- _Activities_
1. Reproduce the passage of the functools article from "# CacheInfo(hits=2, misses=4, maxsize=32, currsize=4)" to "inspecting parameters respectively.", copying it word for word.
2. Carry on the functools article from the point where it stops.

- _Document text_

Martin Heinz

Posted on Jun 28, 2021 • Originally published at martinheinz.dev

Functools - The Power of Higher-Order Functions in Python

#python #tutorial

Python standard library includes many great modules that can help you make your code cleaner and simpler and functools is definitely one of them. This module offers many useful higher order functions that act on or return other functions, which we can leverage to implement function caching, overloading, creating decorators and in general to make our code a bit more functional, so let's take a tour of it and see all the things it has to offer...

Caching

Let's start off with the simplest yet quite powerful functions of functools module. These are caching functions (and also decorators) - lru_cache, cache and cached_property. First of them - lru_cache provides least recently used cache of function results or in other words - memoization of results:

from functools import lru_cache
import requests

@lru_cache(maxsize=32)
def get_with_cache(url):
    try:
        r = requests.get(url)
        return r.text
    except:
        return "Not Found"


for url in ["https://google.com/",
            "https://martinheinz.dev/",
            "https://reddit.com/",
            "https://google.com/",
            "https://dev.to/martinheinz",
            "https://google.com/"]:
    get_with_cache(url)

print(get_with_cache.cache_info())
# CacheInfo(hits=2, misses=4, maxsize=32, currsize=4)
print(get_with_cache.cache_parameters())
# {'maxsize': 32, 'typed': False}

In this example we are doing GET requests and caching their results (up to 32 cached results) using @lru_cache decorator. To see whether the caching really works we can inspect cache info of our function using cache_info method, which shows number of cache hits and misses. The decorator also provides a clear_cache and cache_parameters methods for invalidating cached results and inspecting parameters respectively.

If you want to have a bit more granular caching, then you can also include optional typed=true argument, which makes it so that arguments of different types are cached separately.

Another caching decorator in functools is a function simply called cache. It's a simple wrapper on top of the lru_cache which omits the max_size argument making it smaller and after as it doesn't need to evict old values.

There's one more decorator that you can use for caching and it's called cached_property. This one - as you can probably guess - is used for caching results of class attributes. This is very useful if you have property that is expensive to compute while also being immutable.

from functools import cached_property

class Page:

    @cached_property
    def render(self, value):
        # Do something with supplied value...
        # Long computation that renders HTML page...

(Point correspondence tracking data)
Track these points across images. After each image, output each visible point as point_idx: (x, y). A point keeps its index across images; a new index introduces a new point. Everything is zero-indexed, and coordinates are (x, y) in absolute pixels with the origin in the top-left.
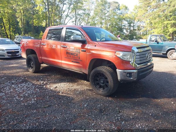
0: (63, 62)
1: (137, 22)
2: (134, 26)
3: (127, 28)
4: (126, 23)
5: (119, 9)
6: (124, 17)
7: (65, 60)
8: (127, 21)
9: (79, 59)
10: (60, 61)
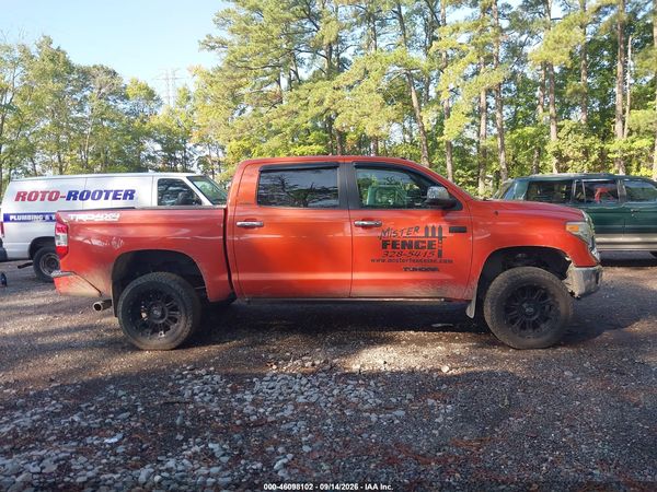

- _Results by task_
1.
# CacheInfo(hits=2, misses=4, maxsize=32, currsize=4)
print(get_with_cache.cache_parameters())
# {'maxsize': 32, 'typed': False}

In this example we are doing GET requests and caching their results (up to 32 cached results) using @lru_cache decorator. To see whether the caching really works we can inspect cache info of our function using cache_info method, which shows number of cache hits and misses. The decorator also provides a clear_cache and cache_parameters methods for invalidating cached results and inspecting parameters respectively.

2.
        return html

This simple example shows how we could use cached property to - for example - cache rendered HTML page which would get returned to user over-and-over again. Same could be done for certain database queries or long mathematical computations.

Nice thing about cached_property is that it runs only on lookups, therefore allowing us to modify the attribute. After the attribute is modified, the previously cached value won't be used, instead new value will be computed and cached. It's also possible to clear the cache, all we need to do is delete the attribute.

I would end this section with a word of caution for all of the above decorators - do not use them if your function has any side effects or if it creates mutable objects with each call, as those are not the types of functions that you want to have cached.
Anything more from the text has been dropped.